By contrast, Draco really has no idea what he’s in for, and as the story switches to his point of view, we see his thoughts circling in on themselves, as chaotic and troubled as Harry’s are calm and steady:
At dinner you stir your stew and mashed potatoes into an unrecognisable mess and make the effort to laugh at Pansy’s jokes, to watch Blaise illustrating strategy with a pepper shaker for a Chaser and three carrot sticks for goal rings. Your head hurts from reading and your throat is raw from casting spell after spell on the Cabinet, and all you can see when you glance across the room is Potter lapping up the adoration of Weasleys. Stupid bloody Potter winning at Quidditch winning at Potions winning at romance winning winning all the time, as though he hasn’t a care in the world, as though the end isn’t pressing iron heavy and diamond hard on both of your shoulders.
The second person narrative isn’t a typical one for fanfiction; in fact second person is often considered awkward and overdone. Fahye uses this narrative wisely: the reader immediately identifies with both speakers and also feels a sense of discordance when it shifts between the two boys. Ultimately, this is Fahye’s greatest structural talent in this fic—the blurring of the voices of two characters who are portrayed as diametrically opposed. It’s similar to the card trick that Draco refers to throughout the story:
It’s like that Muggle game Blaise taught you all in second year because it was Slytherin enough for you to overlook both its origins and the strange playing cards, with their immobile numbers and their frozen kings and queens and their symbols like drops of blood. The point of the game is to deceive, to pretend that you’re putting down the right cards even when you’ve got nothing at all. And if you’re good enough at bluffing than you can claim the same thing round after round after round, three eights or two kings or whatever you please, and nobody will know if you put them down the first time or if they’re still in your hand or if they’ll lose everything when they dare to call you out. Just pretend. Just pretend and you can win.
That’s what this is.
Fahye’s fic may be inaccessible to people who aren’t familiar with the series or who haven’t read book 6 or watched the film in a while; but even if you’re a casual Harry Potter reader, it’s easy to see the larger point she’s making about the damaged politics of the wizarding world. As Harry uses darker and darker methods to manipulate the truth out of the people around him, under the excuse that it’s what Dumbledore wants him to do, Draco becomes more and more aware that he’s trapped. By the time we’ve reached the line, “It’s this or it’s failure. You have no choice,” the shifting points of view have begun to blur and merge.

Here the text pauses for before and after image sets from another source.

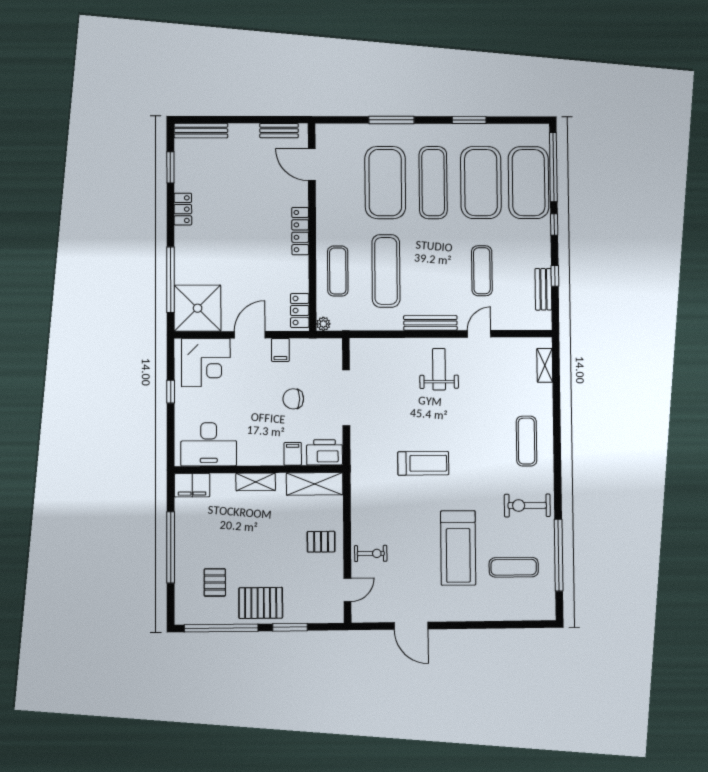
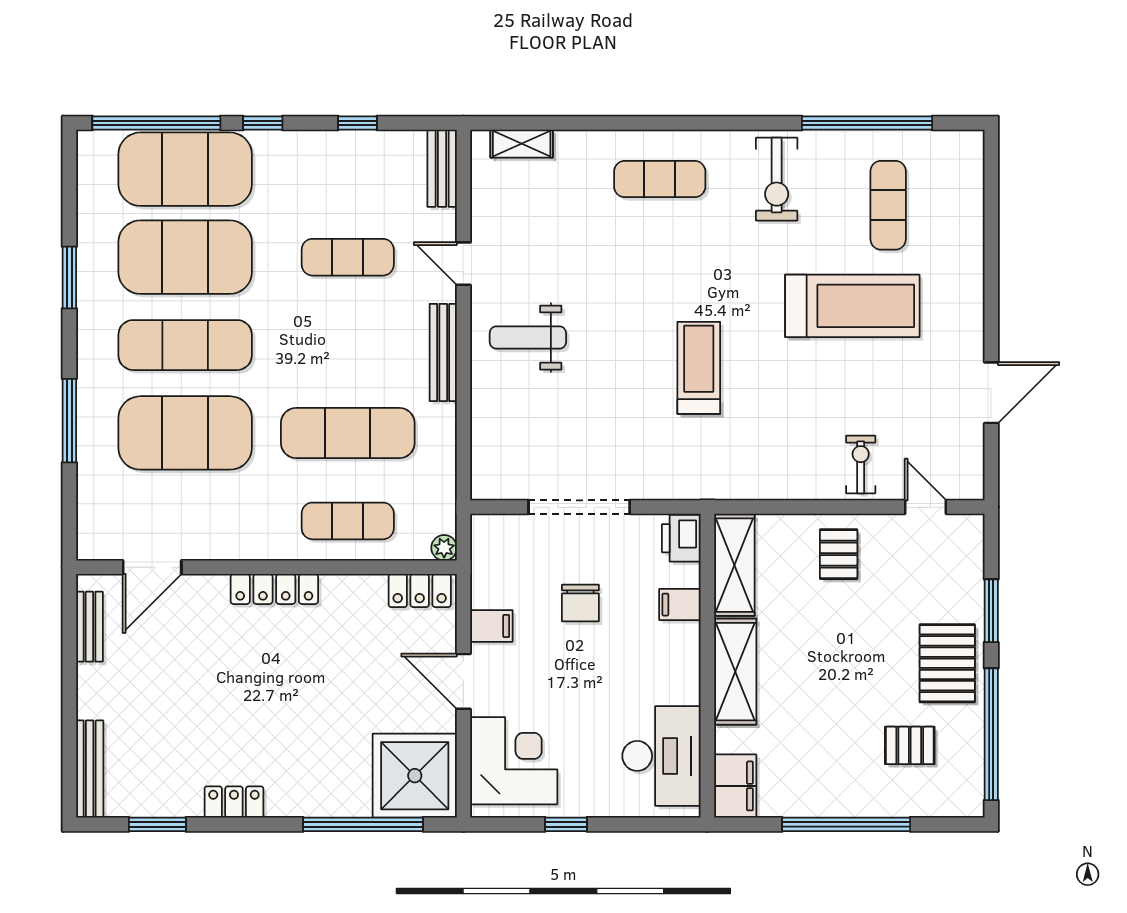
bench: (543, 289) -> (442, 168), moved, turned 90
printer: (325, 452) -> (681, 538), width x0.73, depth x0.84
shelving: (256, 482) -> (735, 672), width x1.50, depth x1.33

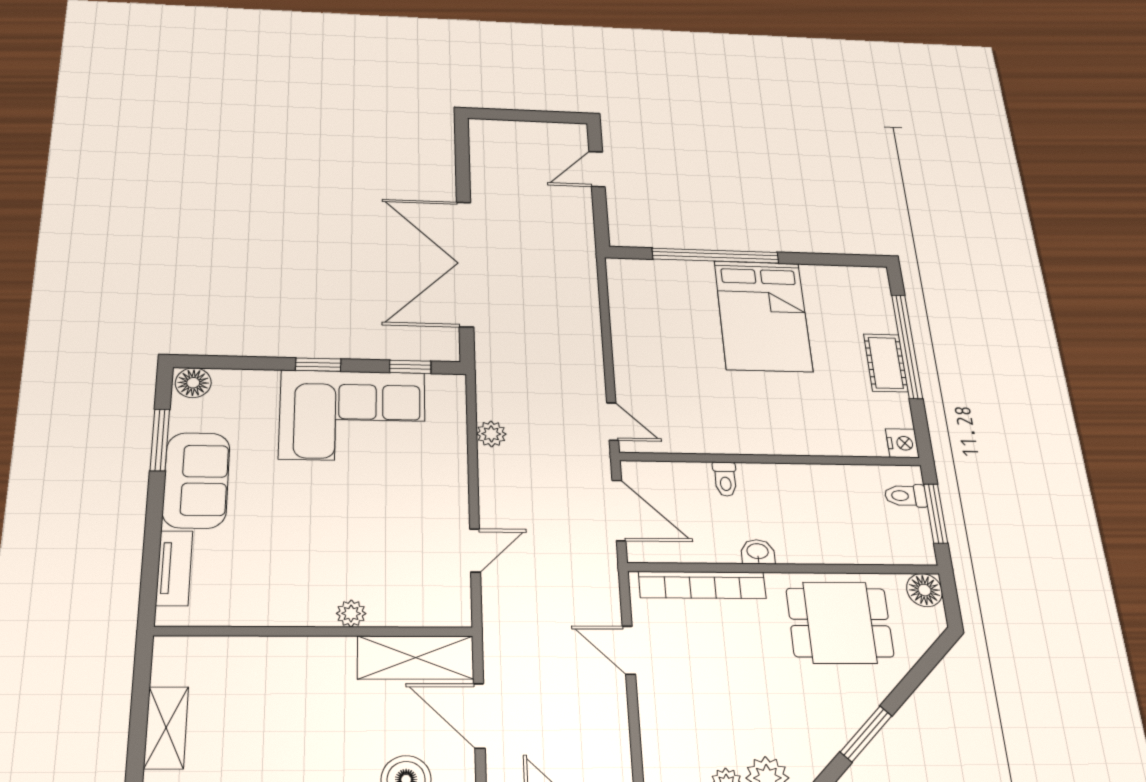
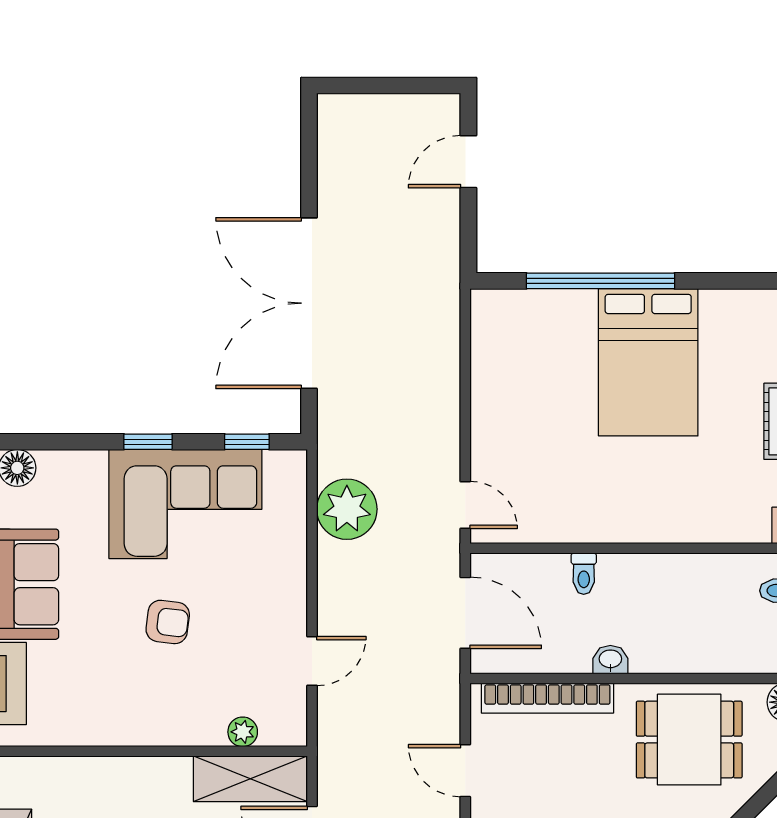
plant: (491, 434) -> (347, 509), width x1.87, depth x1.87
armchair: (334, 515) -> (168, 622), added
plant: (351, 614) -> (243, 732), moved

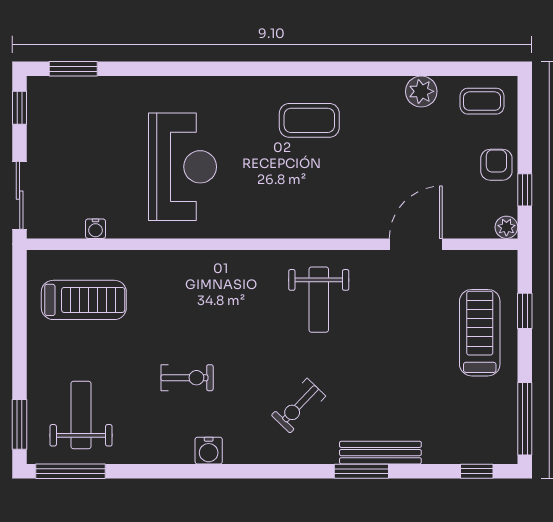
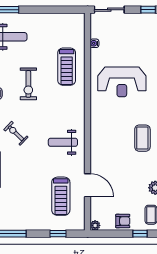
window: (525, 190) -> (140, 234), moved
treadmill: (84, 300) -> (67, 67), moved
treadmill: (480, 333) -> (61, 196), moved, turned 90
exercise bike: (187, 378) -> (28, 84), width x1.38, depth x1.39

At the end, we don’t quite trust our understanding of Harry and Draco and their differences. The larger point Fahye is making is clear: if perspective is so hard to find in this story, can we trust the perspective Rowling gives us to begin with?

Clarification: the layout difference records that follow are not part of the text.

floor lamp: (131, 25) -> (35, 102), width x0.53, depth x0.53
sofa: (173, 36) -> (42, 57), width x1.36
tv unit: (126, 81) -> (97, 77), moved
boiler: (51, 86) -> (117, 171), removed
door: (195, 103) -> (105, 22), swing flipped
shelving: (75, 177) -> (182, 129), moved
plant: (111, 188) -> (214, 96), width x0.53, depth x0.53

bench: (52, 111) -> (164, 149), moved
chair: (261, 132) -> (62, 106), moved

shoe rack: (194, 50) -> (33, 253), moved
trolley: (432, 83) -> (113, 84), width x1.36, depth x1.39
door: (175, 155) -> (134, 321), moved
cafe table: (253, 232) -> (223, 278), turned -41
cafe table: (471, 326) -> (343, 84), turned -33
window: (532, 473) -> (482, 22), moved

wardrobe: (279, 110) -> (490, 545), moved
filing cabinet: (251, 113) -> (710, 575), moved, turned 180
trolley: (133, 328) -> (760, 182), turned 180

This questioning of moral purpose, authority, and connection between two boys who seem so diametrically opposed are all values already present in the novels Rowling wrote. It doesn’t matter whether the author intended so many of her fans to read so much ambiguity into her text; the fact that it’s exactly what so many fans have done gives her work, and theirs, that much more power.
And conversely, the fact that a fanfic like Fahye’s can play so deftly with points of view, character development, and narrative and yet never once deviate from the plot of the sixth book tells us all we need to know about how complex and immersive the surprisingly dark world of Harry Potter really is.